Mortgage arrears edge higher as affordability squeeze tests borrowers

TransUnion saw mortgage delinquencies drifting up from historic lows into 2026

Mortgage arrears edge higher as affordability squeeze tests borrowers

Mortgage delinquencies are expected to inch higher in 2026 as affordability pressures and softer labour markets test borrowers, according to TransUnion’s latest consumer credit outlook.

The projections point to a slow turn in the credit cycle rather than a sharp deterioration, but one that mortgage professionals are already watching closely.

In its 2026 Consumer Credit Forecast, TransUnion projected the share of US mortgages 60 days or more past due to reach 1.65% by December 2026, an 11‑basis‑point increase from 2025, driven in part by a “modest rise in unemployment.”

By contrast, serious credit card delinquencies are expected to remain almost flat at 2.57%, even as balances grow just 2.3% year over year – the smallest annual increase in more than a decade.

“Delinquency rates across most credit products are expected to see slight increases, which is not surprising given the unsettled economic environment,” Michele Raneri, vice president and head of US research and consulting at TransUnion, said.

“The growth in serious delinquency rates remains measured, and consumers appear to be managing their finances reasonably well. We’ll continue to monitor these trends closely to determine whether this signals a broader improvement in consumer credit health.”

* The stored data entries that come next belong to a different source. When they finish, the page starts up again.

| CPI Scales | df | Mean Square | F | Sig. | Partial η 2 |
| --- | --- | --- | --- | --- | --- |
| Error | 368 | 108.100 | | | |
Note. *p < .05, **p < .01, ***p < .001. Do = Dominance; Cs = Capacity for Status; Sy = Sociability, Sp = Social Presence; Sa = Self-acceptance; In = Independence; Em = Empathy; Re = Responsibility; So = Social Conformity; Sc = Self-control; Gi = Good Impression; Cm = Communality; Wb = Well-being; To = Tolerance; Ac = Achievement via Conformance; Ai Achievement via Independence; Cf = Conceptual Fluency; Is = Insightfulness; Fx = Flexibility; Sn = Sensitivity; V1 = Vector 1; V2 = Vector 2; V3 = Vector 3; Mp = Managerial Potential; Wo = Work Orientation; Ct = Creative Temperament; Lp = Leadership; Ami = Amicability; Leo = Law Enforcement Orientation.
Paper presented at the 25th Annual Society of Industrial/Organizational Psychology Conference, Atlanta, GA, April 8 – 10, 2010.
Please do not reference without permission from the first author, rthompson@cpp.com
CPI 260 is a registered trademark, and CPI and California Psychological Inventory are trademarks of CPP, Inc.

Credit card balance growth is expected to cool sharply from the double‑digit gains seen in 2022 and 2023, with TransUnion citing both consumer caution and tighter underwriting.

“After elevated credit card balance growth over the last 5 years, credit card balance growth is expected to moderate driven by both measured spend growth by consumers and prudent credit extension by lenders,” Paul Siegfried, senior vice president and credit card business leader at TransUnion, said.

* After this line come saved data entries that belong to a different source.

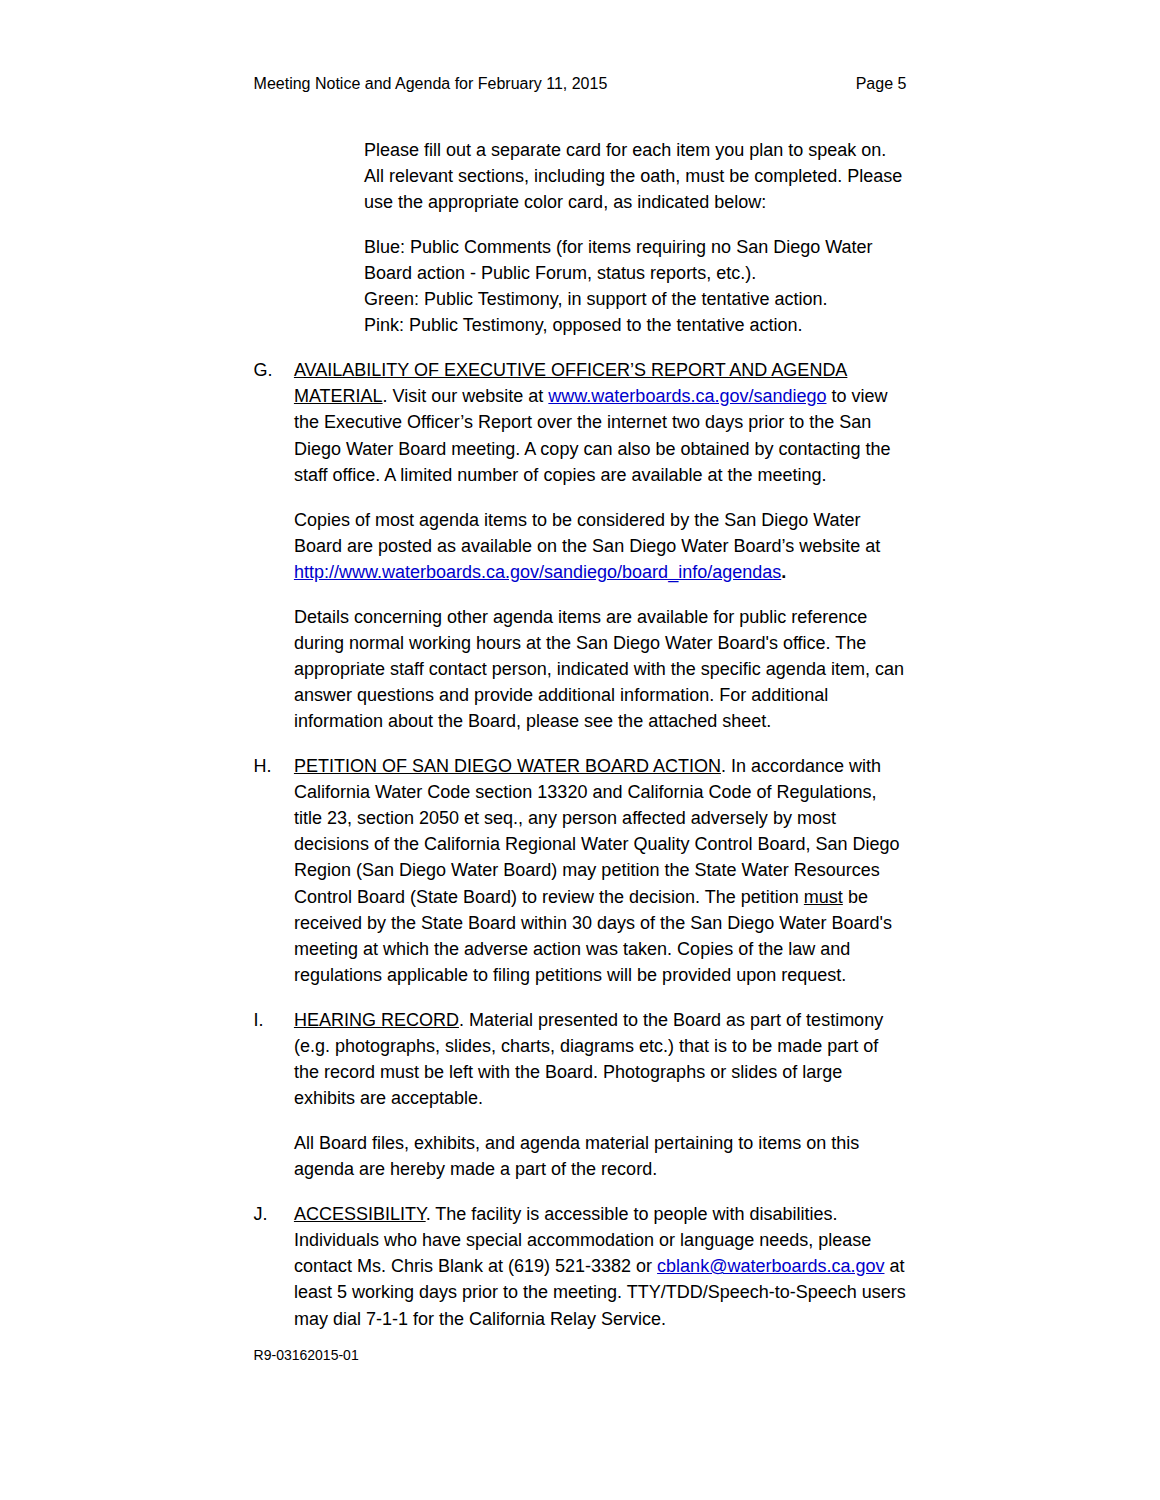Meeting Notice and Agenda for February 11, 2015
Page 5
Please fill out a separate card for each item you plan to speak on. All relevant sections, including the oath, must be completed. Please use the appropriate color card, as indicated below:
Blue: Public Comments (for items requiring no San Diego Water Board action - Public Forum, status reports, etc.).
Green: Public Testimony, in support of the tentative action.
Pink: Public Testimony, opposed to the tentative action.
G.
AVAILABILITY OF EXECUTIVE OFFICER’S REPORT AND AGENDA MATERIAL. Visit our website at www.waterboards.ca.gov/sandiego to view the Executive Officer’s Report over the internet two days prior to the San Diego Water Board meeting. A copy can also be obtained by contacting the staff office. A limited number of copies are available at the meeting.
Copies of most agenda items to be considered by the San Diego Water Board are posted as available on the San Diego Water Board’s website at http://www.waterboards.ca.gov/sandiego/board_info/agendas.
Details concerning other agenda items are available for public reference during normal working hours at the San Diego Water Board's office. The appropriate staff contact person, indicated with the specific agenda item, can answer questions and provide additional information. For additional information about the Board, please see the attached sheet.
H.
PETITION OF SAN DIEGO WATER BOARD ACTION. In accordance with California Water Code section 13320 and California Code of Regulations, title 23, section 2050 et seq., any person affected adversely by most decisions of the California Regional Water Quality Control Board, San Diego Region (San Diego Water Board) may petition the State Water Resources Control Board (State Board) to review the decision. The petition must be received by the State Board within 30 days of the San Diego Water Board's meeting at which the adverse action was taken. Copies of the law and regulations applicable to filing petitions will be provided upon request.
I.
HEARING RECORD. Material presented to the Board as part of testimony (e.g. photographs, slides, charts, diagrams etc.) that is to be made part of the record must be left with the Board. Photographs or slides of large exhibits are acceptable.
All Board files, exhibits, and agenda material pertaining to items on this agenda are hereby made a part of the record.
J.
ACCESSIBILITY. The facility is accessible to people with disabilities. Individuals who have special accommodation or language needs, please contact Ms. Chris Blank at (619) 521-3382 or cblank@waterboards.ca.gov at least 5 working days prior to the meeting. TTY/TDD/Speech-to-Speech users may dial 7-1-1 for the California Relay Service.
R9-03162015-01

“While economic pressures remain, this trend suggests households are managing credit more responsibly – a favorable sign as we move into 2026.”

TransUnion noted that its outlook rested on assumptions of inflation running near 2.45%, unemployment edging up to 4.5% and multiple Federal Reserve rate cuts easing borrowing costs.

Those assumptions remain uncertain and could shift if growth slows more abruptly or job losses accelerate.

Historically low mortgage delinquency rates “could drift upward” in line with TransUnion’s projections, while consumer surveys showed elevated anxiety about home prices and the risk of a downturn. A Clever Offers survey revealed that 40% share of buyers and sellers are worried about a potential crash.

Broader credit stress has begun to touch even super‑prime borrowers, with missed payments rising and more households “relying on revolving credit to manage persistent cost‑of‑living pressures.”

Meanwhile, US household debt continued its steady climb in the third quarter of 2025, reaching a record $18.59 trillion, according to the Federal Reserve Bank of New York’s latest Household Debt and Credit Report.

The data, drawn from the New York Fed’s Consumer Credit Panel, highlighted a $197 billion increase from the previous quarter, with mortgage balances accounting for the lion’s share of the growth.

Mortgage balances rose by $137 billion to $13.07 trillion, while new mortgage originations ticked up to $512 billion for the quarter.

Delinquency rates remained elevated but largely stable, with 4.5% of outstanding debt in some stage of delinquency—levels not seen since early 2020, but still well below the 11% peak during the 2009 financial crisis.